A New York Socialite Vanished Without A Trace In December 1910
Dorothy Harriet Camille Arnold was the heir to a perfume fortune when she vanished without a trace on Dec. 12, 1910. Her case is the oldest missing person file listed with The Charley Project, a public database of more than 15,000 missing people.
The Charley Project
The last time anybody saw Dorothy Arnold, she was outside of a bookstore at 5th Avenue and 27th Street in Manhattan. It was midday on December 12, 1910. She was browsing in a bookstore when she ran into a friend. She told the friend she planned to take a walk in Central Park and meet her mother for lunch at the Waldorf-Astoria hotel. At the time, the Waldorf-Astoria was on the current site of the Empire State Building, so it was just a few blocks north of the bookstore.

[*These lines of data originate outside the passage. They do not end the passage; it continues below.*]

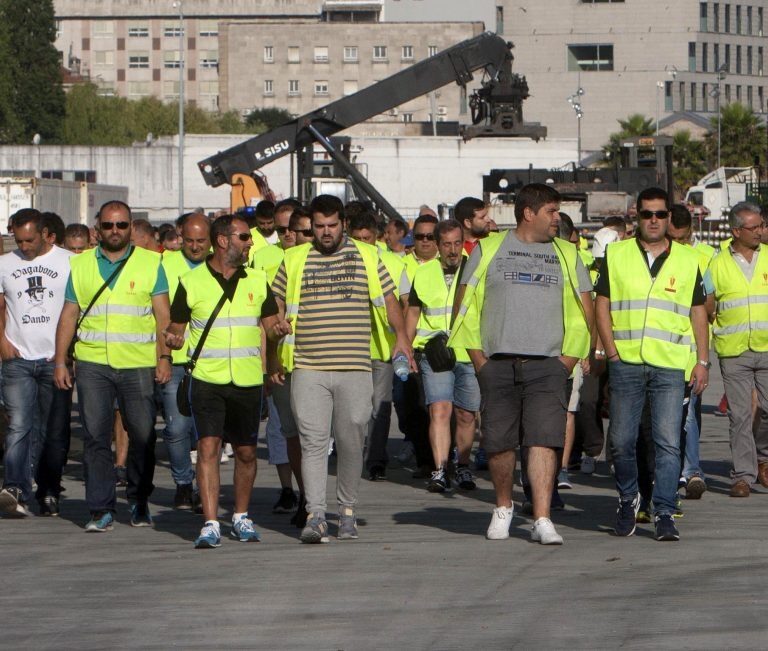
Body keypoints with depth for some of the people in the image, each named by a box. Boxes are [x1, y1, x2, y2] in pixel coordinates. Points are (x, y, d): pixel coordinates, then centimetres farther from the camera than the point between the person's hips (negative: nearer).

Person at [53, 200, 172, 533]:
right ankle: (101, 508, 0)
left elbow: (162, 315, 4)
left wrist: (164, 358, -5)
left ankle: (139, 502, 18)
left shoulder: (151, 264, 7)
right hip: (92, 364, 1)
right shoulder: (80, 265, 12)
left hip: (139, 365, -1)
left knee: (143, 435, 0)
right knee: (95, 436, -5)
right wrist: (60, 361, 6)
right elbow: (68, 316, 13)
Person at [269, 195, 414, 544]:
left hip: (355, 370, 0)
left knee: (350, 442, 3)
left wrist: (401, 338, -3)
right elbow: (276, 308, 15)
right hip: (308, 370, 0)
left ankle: (347, 510, 17)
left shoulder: (366, 256, 10)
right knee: (313, 442, -8)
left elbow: (389, 300, 11)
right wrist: (274, 357, 10)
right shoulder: (294, 260, 10)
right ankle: (315, 515, -11)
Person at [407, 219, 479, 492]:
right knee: (440, 410, -14)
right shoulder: (424, 274, 8)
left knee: (466, 416, 8)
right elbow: (413, 312, 19)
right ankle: (440, 470, -18)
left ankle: (463, 468, 23)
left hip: (470, 356, 0)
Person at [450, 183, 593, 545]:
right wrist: (477, 356, 0)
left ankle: (542, 519, -14)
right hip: (497, 363, 0)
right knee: (499, 443, 4)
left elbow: (584, 312, 14)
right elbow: (465, 305, 8)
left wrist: (568, 358, 4)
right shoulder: (489, 250, 7)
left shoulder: (566, 255, 13)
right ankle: (503, 508, 26)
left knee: (544, 441, -11)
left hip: (547, 364, 0)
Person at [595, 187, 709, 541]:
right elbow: (601, 305, 8)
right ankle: (628, 499, 25)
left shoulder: (687, 260, 11)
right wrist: (612, 352, -2)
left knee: (668, 442, -7)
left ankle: (664, 513, -5)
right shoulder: (616, 255, 9)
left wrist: (703, 361, 7)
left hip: (671, 365, 0)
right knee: (621, 440, 3)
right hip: (626, 363, 0)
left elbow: (698, 313, 13)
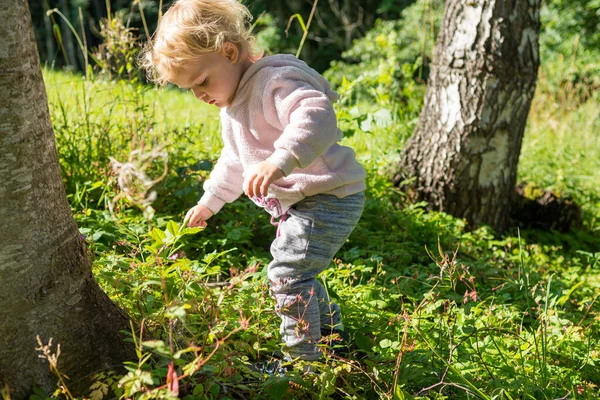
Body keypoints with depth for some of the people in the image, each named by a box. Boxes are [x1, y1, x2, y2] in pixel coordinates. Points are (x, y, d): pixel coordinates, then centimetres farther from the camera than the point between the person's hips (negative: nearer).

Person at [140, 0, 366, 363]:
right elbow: (235, 161, 29)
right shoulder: (232, 104, 14)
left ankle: (304, 360, -3)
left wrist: (281, 160, -54)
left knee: (287, 273, -16)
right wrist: (210, 201, 35)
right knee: (298, 273, 22)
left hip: (329, 197, -11)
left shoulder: (275, 81, -21)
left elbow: (317, 117, -40)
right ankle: (334, 337, 41)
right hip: (299, 204, 11)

According to the Charley Project, Dorothy was carrying approximately $30 when she left her home on the Upper East Side — that would be worth about $940 today. She was well dressed and planning to shop for a dress for an upcoming party. Her mother had offered to accompany her that day, but Dorothy declined, instead telling her mother she would meet her at the Waldorf.

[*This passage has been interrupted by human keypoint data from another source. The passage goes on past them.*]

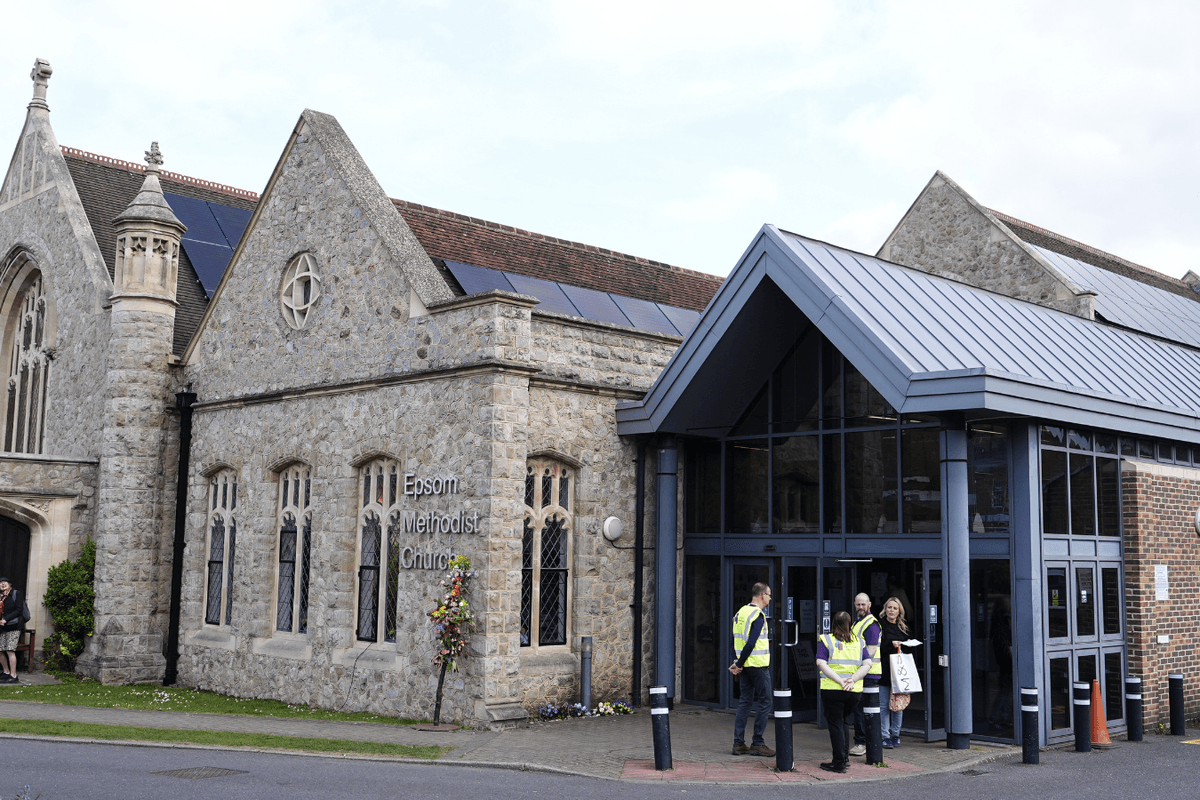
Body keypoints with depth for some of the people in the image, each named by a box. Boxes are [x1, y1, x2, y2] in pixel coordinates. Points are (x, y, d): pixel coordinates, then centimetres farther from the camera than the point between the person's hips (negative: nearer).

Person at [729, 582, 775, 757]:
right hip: (758, 664, -8)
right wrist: (739, 664, -13)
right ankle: (758, 743, 1)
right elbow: (751, 643, -21)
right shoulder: (758, 615, -14)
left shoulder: (741, 612, 13)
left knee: (745, 701, 11)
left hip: (745, 665, 8)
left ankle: (738, 743, 11)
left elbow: (736, 640, 12)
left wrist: (738, 663, 6)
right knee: (764, 702, 0)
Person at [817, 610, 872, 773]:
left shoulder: (826, 640, -1)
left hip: (832, 689, -4)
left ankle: (839, 762, 7)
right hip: (854, 691, 4)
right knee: (844, 722, 22)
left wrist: (840, 681, -16)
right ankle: (845, 757, 25)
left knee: (835, 724, 5)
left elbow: (821, 664, -13)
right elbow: (867, 665, -1)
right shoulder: (858, 642, 9)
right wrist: (852, 680, -9)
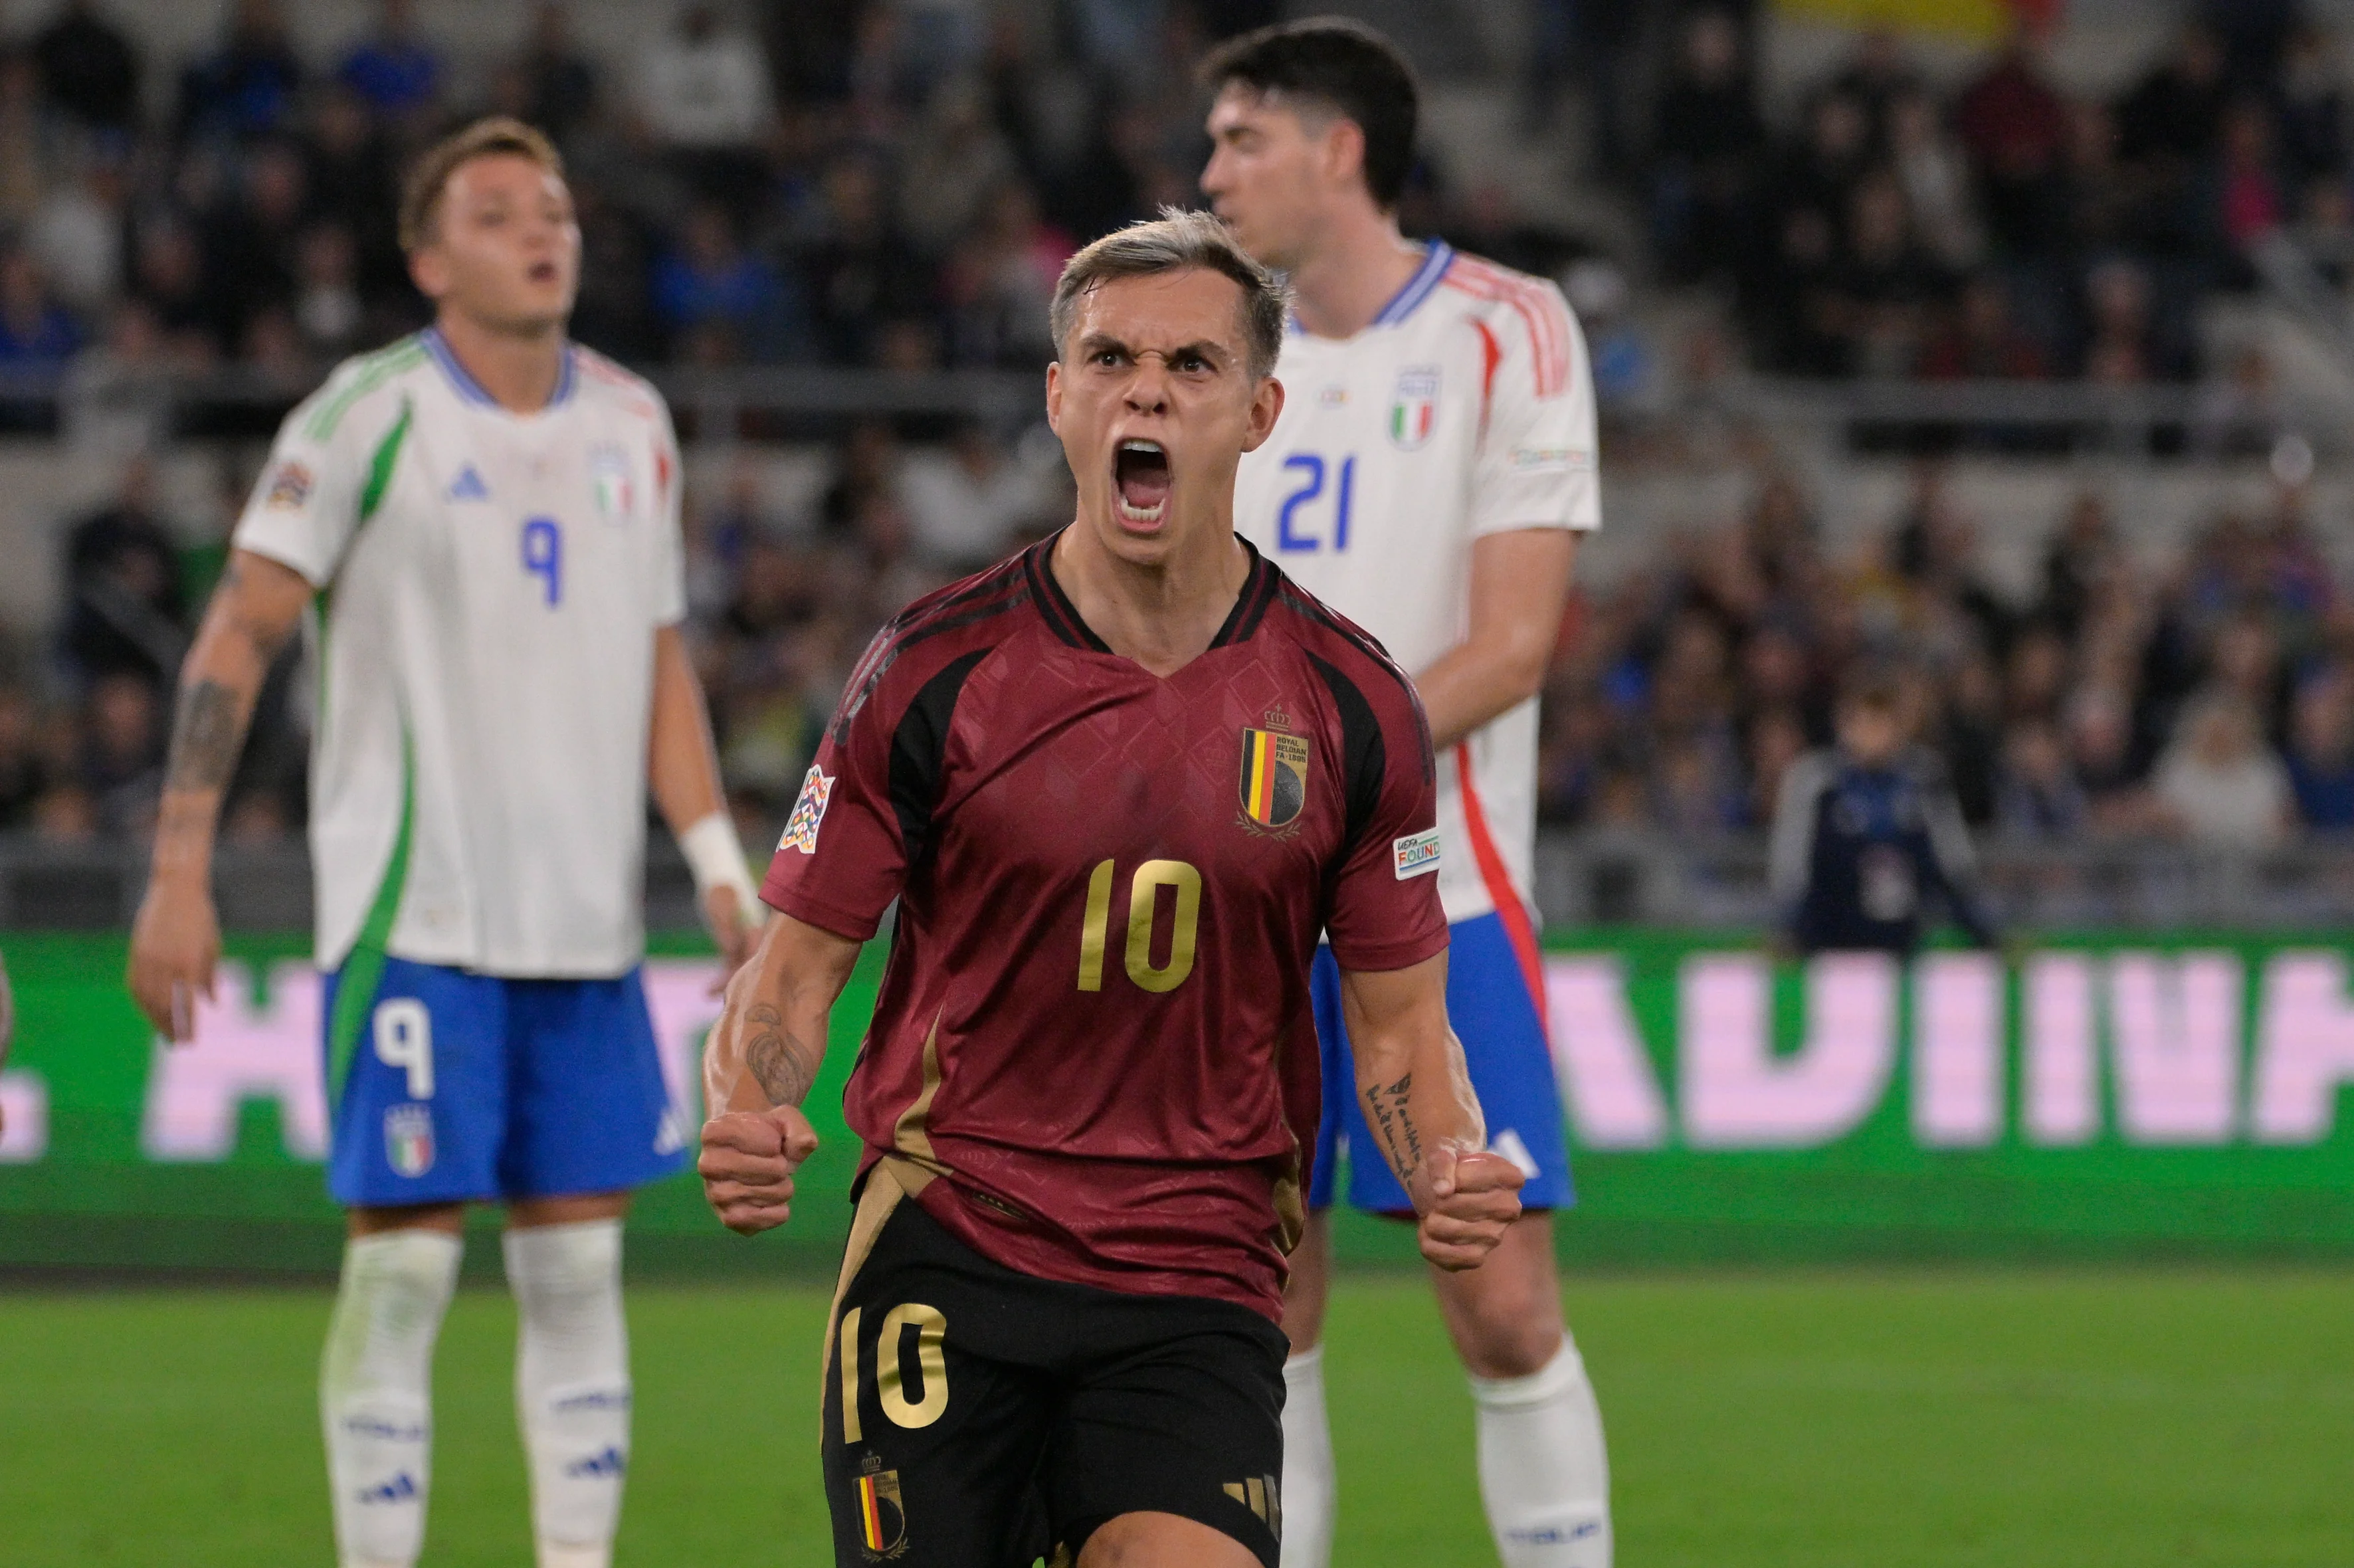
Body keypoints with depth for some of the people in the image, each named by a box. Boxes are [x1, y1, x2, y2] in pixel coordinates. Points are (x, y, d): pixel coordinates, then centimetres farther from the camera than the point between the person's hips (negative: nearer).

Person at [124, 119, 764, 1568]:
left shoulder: (630, 425, 11)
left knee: (581, 1264, 5)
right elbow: (236, 641, -6)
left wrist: (719, 864, 7)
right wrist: (180, 875, -12)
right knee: (405, 1259, -5)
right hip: (417, 912, -5)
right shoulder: (370, 416, -5)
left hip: (588, 922, 5)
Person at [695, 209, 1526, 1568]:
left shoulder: (1349, 705, 3)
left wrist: (1449, 1166, -11)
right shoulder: (937, 670, -1)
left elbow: (1399, 1021, 10)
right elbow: (801, 960, 3)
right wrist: (747, 1113, -18)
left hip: (1202, 1278, 0)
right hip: (947, 1248, 0)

Dorothy never made it to lunch with her mother.
When the 25-year-old didn’t return to the family’s home on the Upper East Side that night, her parents assumed she had stayed the night with a friend. Another day passed before they grew worried, but they did not contact the police. Instead, they called a private investigator in an attempt to avoid the publicity that could negatively impact the family’s social standing in New York City’s upper crust.
The Only Clues
The private investigator learned that Dorothy had a secret post office box that she’d opened months before her disappearance. In addition to her life as a socialist, Dorothy was an aspiring writer who was using the box to hide rejected manuscripts from her reportedly critical family members.
The investigator also learned Dorothy was dating a much older man, George C. Griscom Jr., an engineer in Philadelphia, some 100 miles away from New York. While Dorothy had been to see him earlier in 1910 while telling her family she was spending the week with a girlfriend, Griscom was not believed to be a suspect in the disappearance. He was in Italy when Dorothy went missing.

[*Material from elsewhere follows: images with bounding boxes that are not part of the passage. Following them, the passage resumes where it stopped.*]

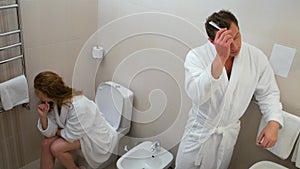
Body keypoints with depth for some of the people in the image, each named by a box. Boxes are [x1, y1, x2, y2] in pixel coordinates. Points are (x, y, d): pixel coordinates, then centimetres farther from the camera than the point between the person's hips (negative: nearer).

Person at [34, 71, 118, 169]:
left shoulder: (78, 107, -36)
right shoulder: (55, 101, -11)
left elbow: (70, 136, -24)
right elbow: (49, 132, -9)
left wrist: (57, 131, -5)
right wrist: (43, 116, -25)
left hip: (98, 139, -7)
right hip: (74, 132, 7)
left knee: (56, 148, -20)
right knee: (46, 144, -12)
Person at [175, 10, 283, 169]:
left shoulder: (256, 57, -14)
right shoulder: (196, 56, -23)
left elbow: (268, 93, -2)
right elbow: (197, 96, -38)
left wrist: (273, 122, -19)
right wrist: (220, 58, -45)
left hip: (229, 133, 2)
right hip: (199, 130, -2)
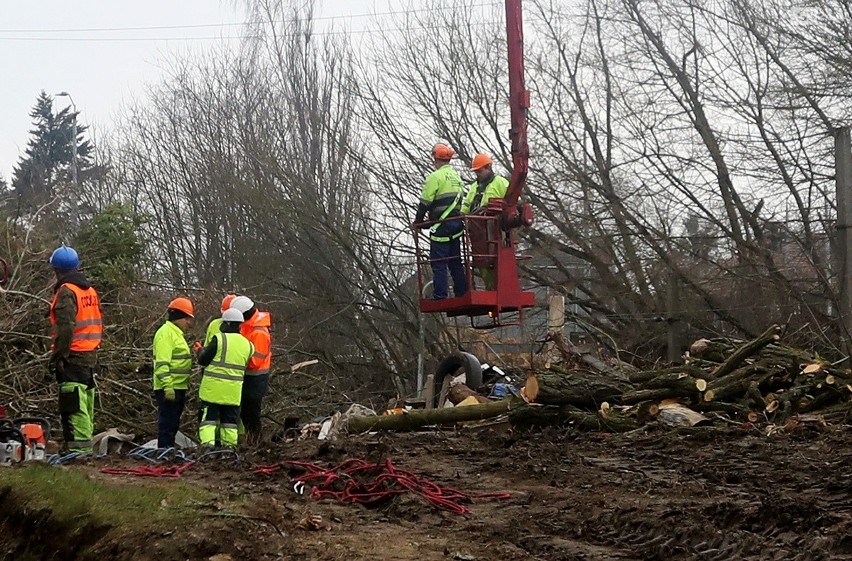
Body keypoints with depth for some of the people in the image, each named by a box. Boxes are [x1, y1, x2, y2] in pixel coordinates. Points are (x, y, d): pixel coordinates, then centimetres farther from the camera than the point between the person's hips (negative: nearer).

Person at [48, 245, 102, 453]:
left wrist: (58, 356, -16)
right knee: (85, 406, 15)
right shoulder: (91, 291, 15)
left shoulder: (66, 291, -12)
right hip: (90, 356, 9)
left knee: (73, 407, -10)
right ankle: (86, 447, 21)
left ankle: (78, 448, -14)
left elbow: (66, 327, -21)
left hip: (72, 358, -9)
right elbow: (99, 325, 19)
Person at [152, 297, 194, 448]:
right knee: (167, 424, -8)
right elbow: (162, 363, -21)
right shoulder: (166, 333, -13)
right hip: (169, 389, -10)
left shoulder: (176, 333, 20)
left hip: (178, 388, 10)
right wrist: (168, 386, -26)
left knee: (173, 425, 14)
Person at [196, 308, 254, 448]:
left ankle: (207, 444, -12)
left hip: (213, 388, -4)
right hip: (233, 391, 5)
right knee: (230, 420, 13)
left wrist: (201, 351, 14)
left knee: (208, 419, 0)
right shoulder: (247, 345, 6)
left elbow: (203, 360, -8)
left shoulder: (219, 339, -12)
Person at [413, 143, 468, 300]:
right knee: (455, 262, 14)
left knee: (438, 263, -5)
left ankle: (440, 296, -9)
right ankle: (462, 293, 15)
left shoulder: (435, 177, -11)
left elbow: (425, 202, -11)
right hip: (456, 224, 8)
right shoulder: (456, 177, 15)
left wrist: (418, 222, 1)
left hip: (441, 226, -8)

There were a handful of theories about her case. Some believed she’d been murdered and thrown into one of the lakes in Central Park. Others speculated that she’d died of a botched abortion or even planned her disappearance, but there was never any evidence to substantiate any of those claims.
The unsolved case was eventually closed, and all of Dorothy’s loved ones went to their graves without knowing what happened to her. Her case was written about often through the 20th century, and continues to be the subject of podcasts, articles, and speculation in online forums.